**Texte fourni:**
═══

On ne tarde pas d'ailleurs à s'apercevoir combien il est chez lui
à Naples, qui lui tend comme le troublant miroir de sa personnalité.
Pas étonnant par conséquent que l'exploration de la cité
et la très pertinente observation de ses habitants et de leurs
murs donnent lieu à des morceaux on ne peut plus dumasiens.
Le mouvement, la vitesse et la mise en scène, si caractéristiques
de l'écrivain, trouvent un cadre exceptionnel dans cette ville
toujours mouvante, dans le labyrinthe de ses venelles comme dans ses profondeurs
magmatiques. L'extraordinaire bouillonnement de la tribu napolitaine est
saisi d'une manière remarquable et comme naturellement par Dumas.
En effet, comment rester insensible à la verve de notre voyageur
? La dérision, l'auto-dérision, le grotesque des situations,
la drôlerie des dialogues, tout cela est rendu avec un humour irrésistible.
Notons au passage que Dumas se plaît souvent à railler les
savants et les académies, avec quelques mots bien sentis qui ridiculisent
d'un seul trait le pédant.
La richesse du récit n'étant pas discutable (Dumas écrit
presque dix ans après le voyage et a eu le temps d'enrichir ses
sources), signalons tout de même deux manques. Le
Corricolo est un livre complètement baroque dans son esprit,
mais étrangement l'architecture baroque napolitaine en est absente.

═══

**Énoncé:** D'après le texte fourni, combien de temps après le voyage Dumas écrit-il son récit ? Les lignes n'interviennent pas dans cet exercice.

═══

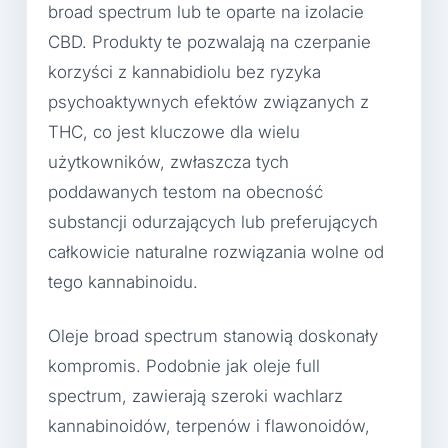
broad spectrum lub te oparte na izolacie
CBD. Produkty te pozwalają na czerpanie
korzyści z kannabidiolu bez ryzyka
psychoaktywnych efektów związanych z
THC, co jest kluczowe dla wielu
użytkowników, zwłaszcza tych
poddawanych testom na obecność
substancji odurzających lub preferujących
całkowicie naturalne rozwiązania wolne od
tego kannabinoidu.
Oleje broad spectrum stanowią doskonały
kompromis. Podobnie jak oleje full
spectrum, zawierają szeroki wachlarz
kannabinoidów, terpenów i flawonoidów,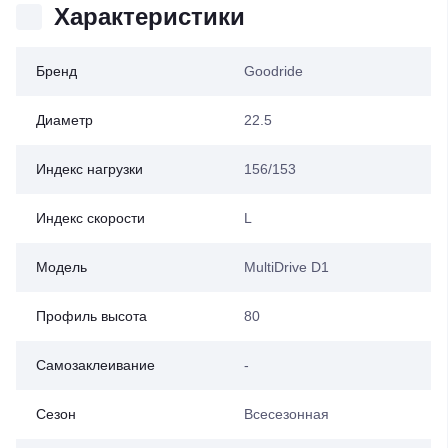
Характеристики
Бренд
Goodride
Диаметр
22.5
Индекс нагрузки
156/153
Индекс скорости
L
Модель
MultiDrive D1
Профиль высота
80
Самозаклеивание
-
Сезон
Всесезонная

═══

**Corrigé détaillé:** Presque dix ans après le voyage.